His horse was ready, he mounted, and he spurred off to the west, outrunning his staffofficers, and thedust spurted from behind his horse. Sharpe kept staring to the south-west, at the great plain that stretched so invitingly in front of the French, and he saw the troops come out of the dead ground and into plain view. It was a beautiful sight. Battalion after enemy Battalion had turned themselves into the order of march and they were going westward in the blistering heat. The attack on the village was supposed to do no more than pin down the British rearguard while the French left, safe in the knowledge that their foes had already marched, were now eagerly trying to outmarch them. The heat simmered the air above the plain, yet the French were full of heart, full of ambition, and they swung along the dirt tracks between the thistles and the wheat, and their weapons were slung and their hopes high. They marched further and further west, stringing the French army finer and finer, and none of them could know that their enemy was waiting, ready for battle, hidden to their north.

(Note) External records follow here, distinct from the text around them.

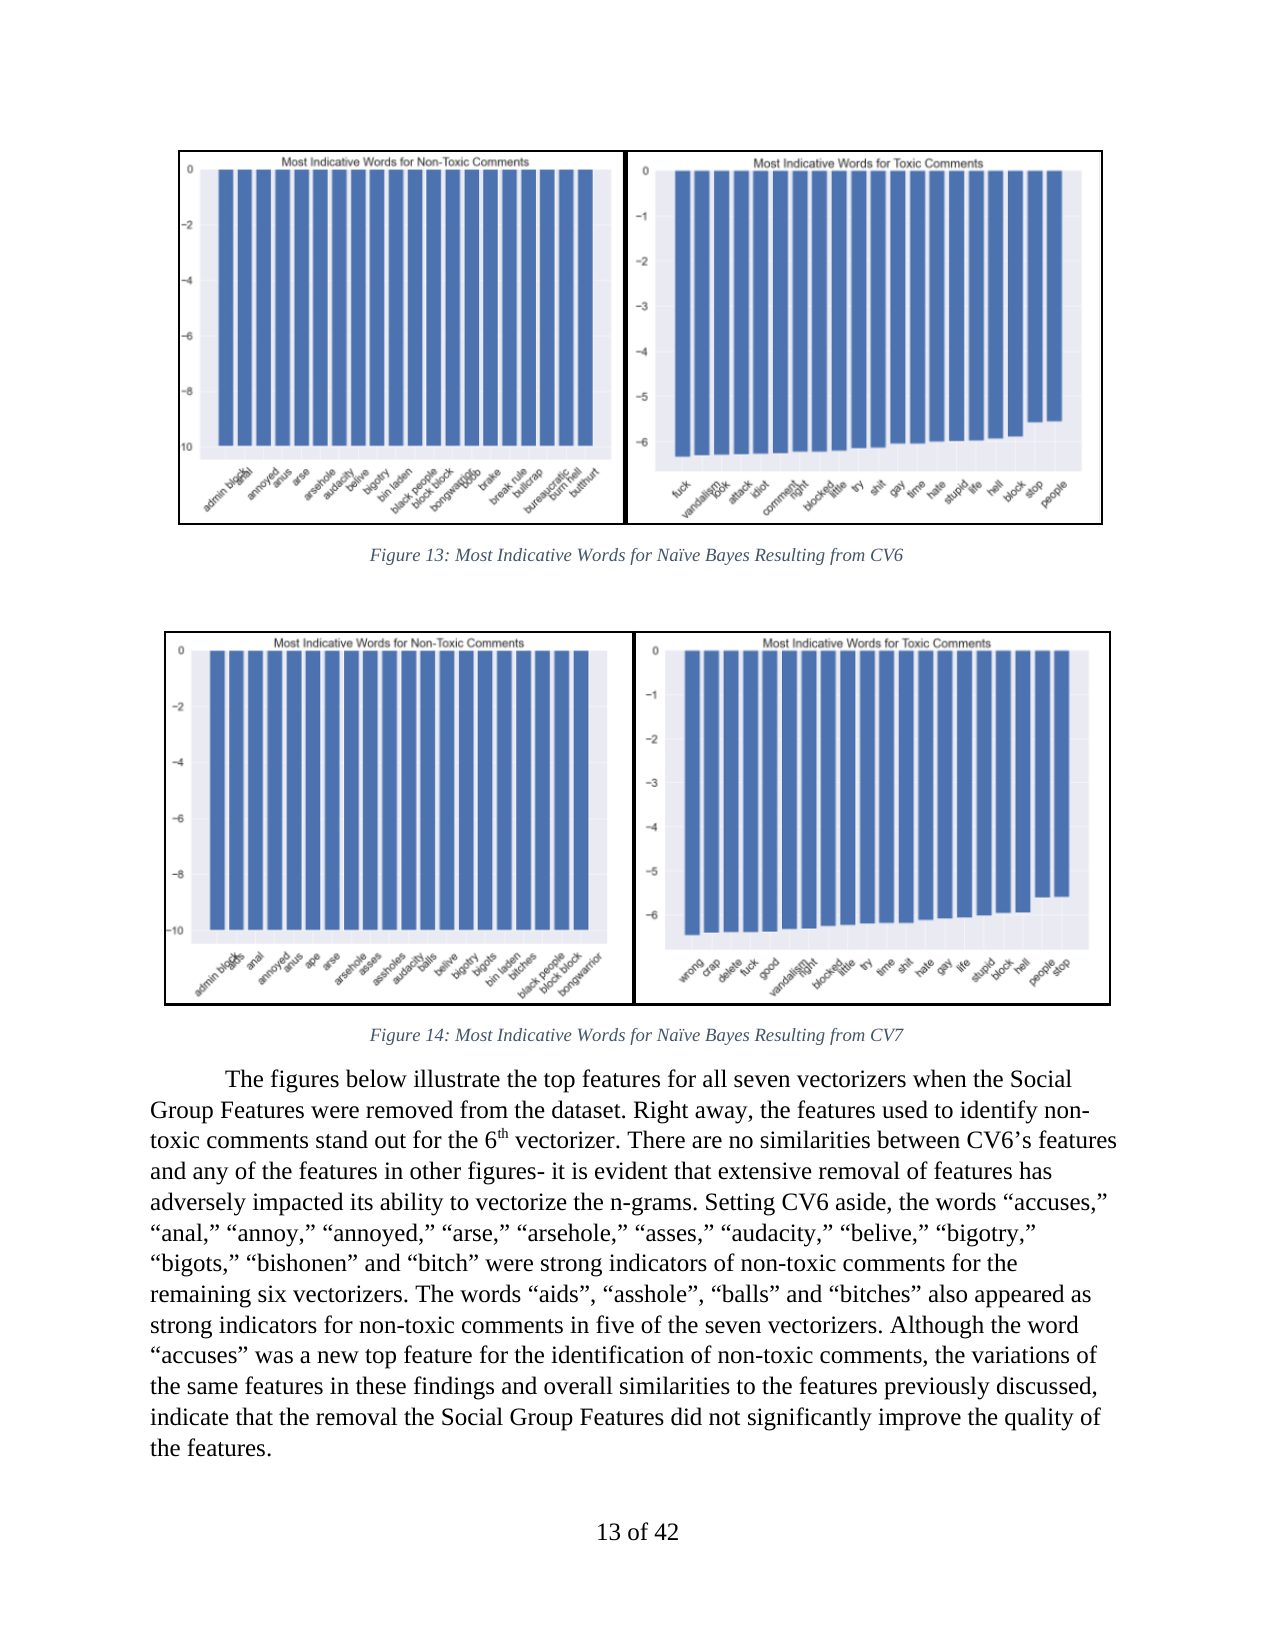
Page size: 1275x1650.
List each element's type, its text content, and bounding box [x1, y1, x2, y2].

picture [180, 152, 623, 523]
picture [166, 633, 632, 1003]
picture [628, 152, 1101, 523]
picture [636, 633, 1109, 1003]
text Figure 14: Most Indicative Words for Naïve Bayes Resulting from CV7 [150, 1024, 1125, 1046]
text The figures below illustrate the top features for all seven vectorizers when the Social Group Features were removed from the dataset. Right away, the features used to identify non-toxic comments stand out for the 6th vectorizer. There are no similarities between CV6’s features and any of the features in other figures- it is evident that extensive removal of features has adversely impacted its ability to vectorize the n-grams. Setting CV6 aside, the words “accuses,” “anal,” “annoy,” “annoyed,” “arse,” “arsehole,” “asses,” “audacity,” “belive,” “bigotry,” “bigots,” “bishonen” and “bitch” were strong indicators of non-toxic comments for the remaining six vectorizers. The words “aids”, “asshole”, “balls” and “bitches” also appeared as strong indicators for non-toxic comments in five of the seven vectorizers. Although the word “accuses” was a new top feature for the identification of non-toxic comments, the variations of the same features in these findings and overall similarities to the features previously discussed, indicate that the removal the Social Group Features did not significantly improve the quality of the features. [150, 1064, 1125, 1461]
text Figure 13: Most Indicative Words for Naïve Bayes Resulting from CV6 [150, 543, 1125, 565]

Hogan was replete with happiness. “We’ve got him! At last, Richard we’ve got him!”



CHAPTER 21



Battles rarely start quickly. They grow like grass fires. A piece of musket wadding, red hot, is spat onto grass, it smoulders, is fanned, and a hundred other such tiny sparks flicker on the dry ground. Some fade, others catch into flame and may be stamped out by an irritable skirmisher, but suddenly two will join and the wind catches the fire, blows it, swirls the smoke and then, quite suddenly, the little wadding sparks have become a raging flame that roasts the wounded and eats the dead. There was no battle yet at the Arapiles. There were sparks that could yet turn into an inferno, but the afternoon wore on and the officers watching from the farm at the southern end of the great ridge felt their elation turn to boredom. The French batteries still fired at the village over the heads of their troops who had settled in the grass and wheat, but the cannonade was slower, almost half-hearted, and the British used the lull to manhandle two guns back up the Lesser Arapile.

The afternoon smouldered. Three o’clock passed, then four, and to the men on the ridge, to the Battalions behind the ridge, the sound of battle was like a distant storm that had no effect on them. The French left wing, a quarter of the army, was marching westwards and it heard the guns behind and thought it was merely the bickering of the rearguard.

The British gunners of the Royal Horse Artillery who had dragged and forced two guns to the crest of the Lesser Arapile served their bucking monsters in the muck sweat of the heat.